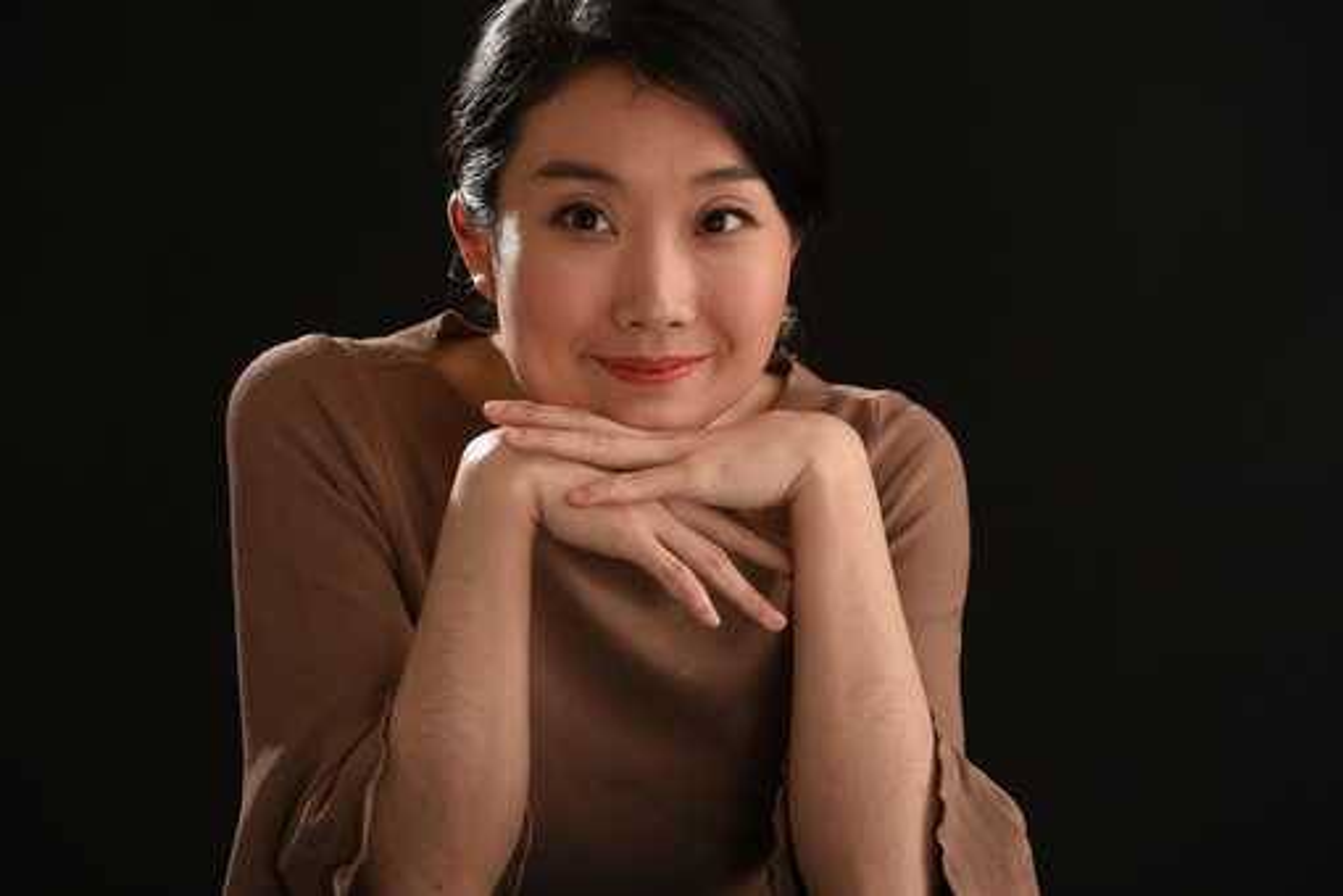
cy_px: 448
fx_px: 5409
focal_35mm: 145
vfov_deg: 9.5
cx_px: 672
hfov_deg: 14.2
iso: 100
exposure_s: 1/60
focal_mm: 145
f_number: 9
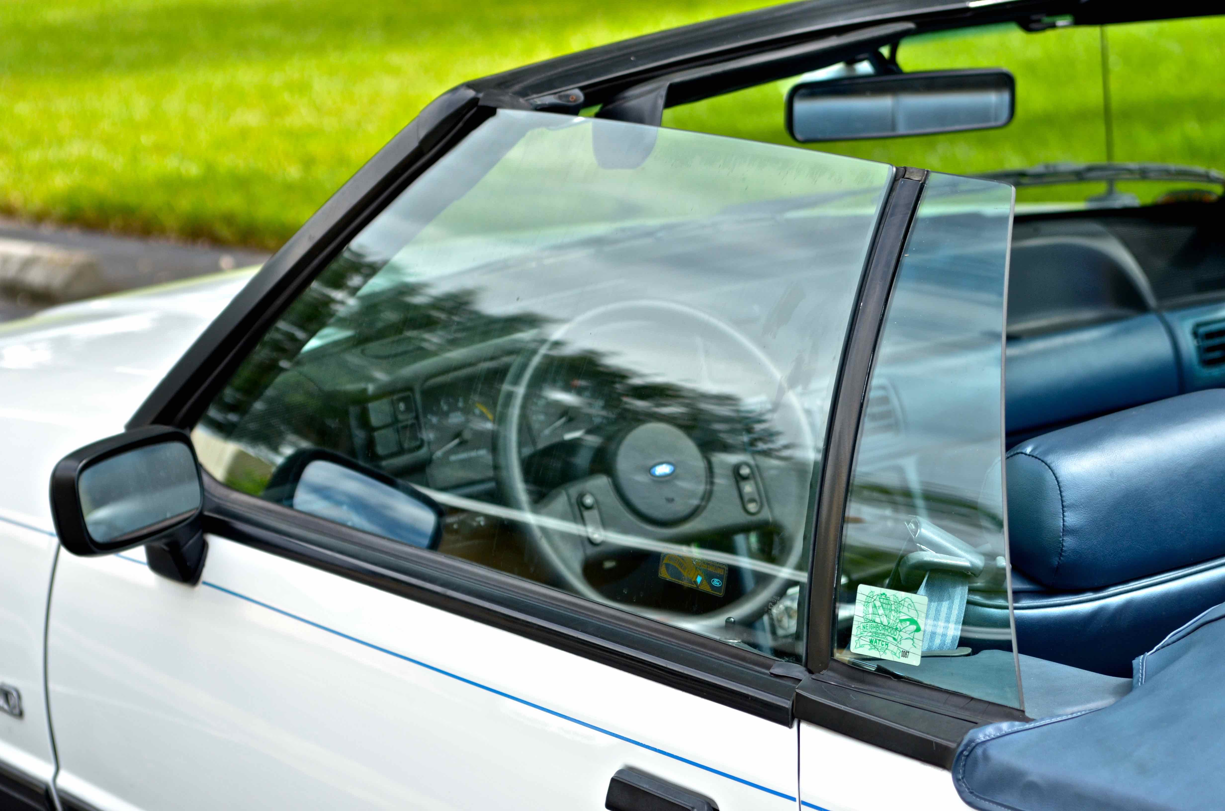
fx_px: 3566
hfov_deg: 19.5
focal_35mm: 105
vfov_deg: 13.0
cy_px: 406
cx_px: 612
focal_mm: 70
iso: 400
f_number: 4.5
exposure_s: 1/800
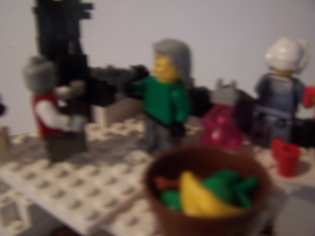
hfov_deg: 49.0
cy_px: 118
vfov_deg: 37.7
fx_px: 346
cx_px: 158
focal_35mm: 38
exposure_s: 1/8
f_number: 2.8
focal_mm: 6.3
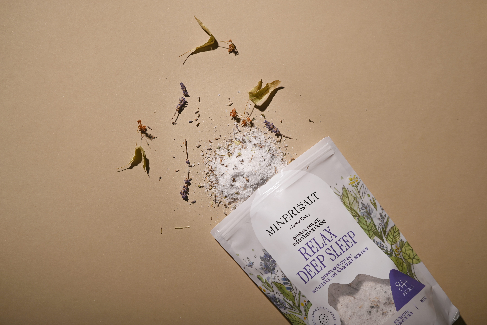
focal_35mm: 50
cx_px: 244
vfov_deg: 27.0
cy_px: 162
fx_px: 677
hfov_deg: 39.6
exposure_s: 1/160
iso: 100
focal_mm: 50
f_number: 3.5
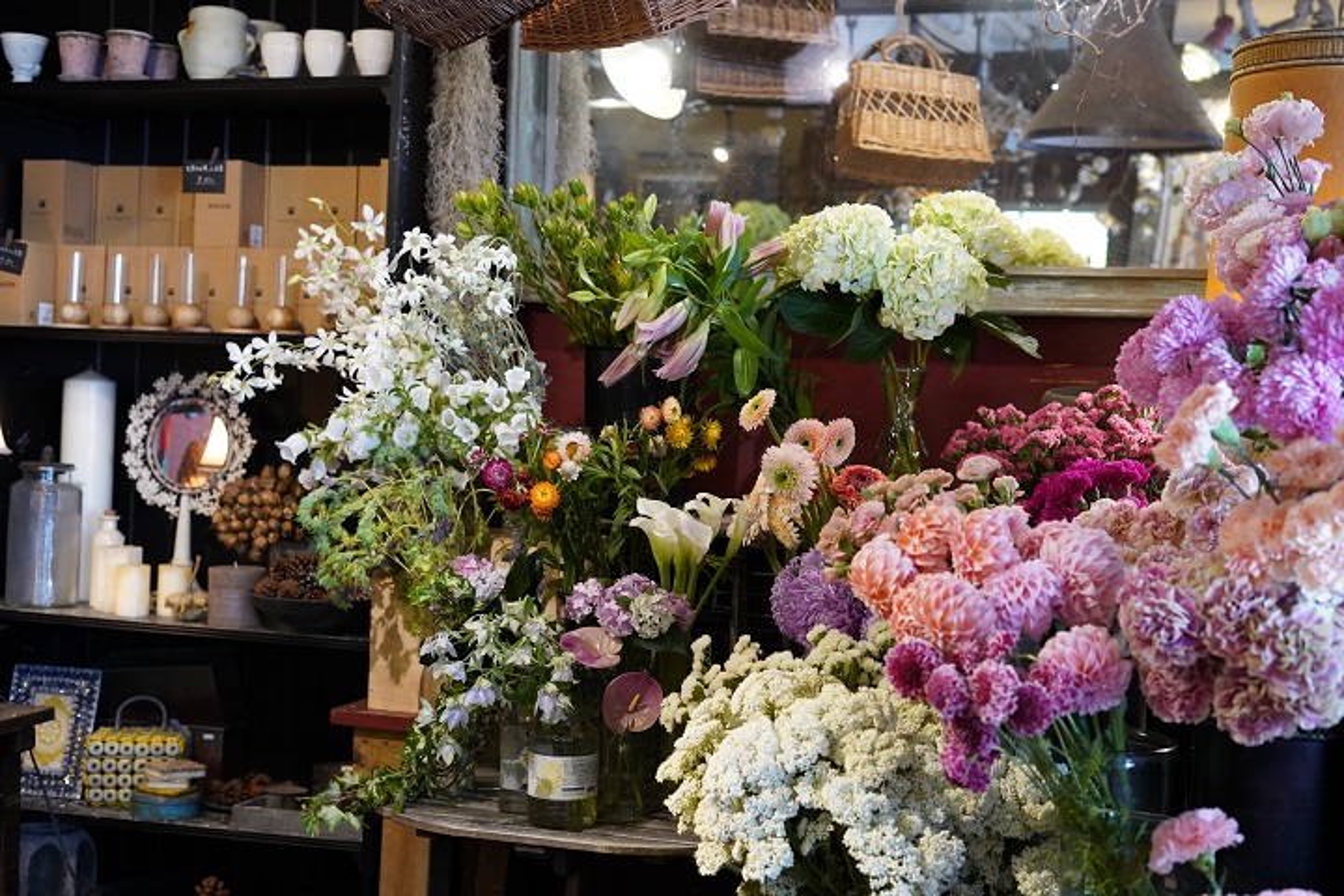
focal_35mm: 50
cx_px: 672
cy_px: 448
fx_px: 1867
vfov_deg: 27.0
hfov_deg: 39.6
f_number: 4
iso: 6400
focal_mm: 50
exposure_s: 1/250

WHAT YOU NEED TO DO:
Write out, word for word, only the lines from the one containing "hfov_deg: 49.0" to the end of the data above; the pictures stay out.

TASK ANSWER:
hfov_deg: 49.0
cy_px: 118
vfov_deg: 37.7
fx_px: 346
cx_px: 158
focal_35mm: 38
exposure_s: 1/8
f_number: 2.8
focal_mm: 6.3
focal_35mm: 50
cx_px: 244
vfov_deg: 27.0
cy_px: 162
fx_px: 677
hfov_deg: 39.6
exposure_s: 1/160
iso: 100
focal_mm: 50
f_number: 3.5
focal_35mm: 50
cx_px: 672
cy_px: 448
fx_px: 1867
vfov_deg: 27.0
hfov_deg: 39.6
f_number: 4
iso: 6400
focal_mm: 50
exposure_s: 1/250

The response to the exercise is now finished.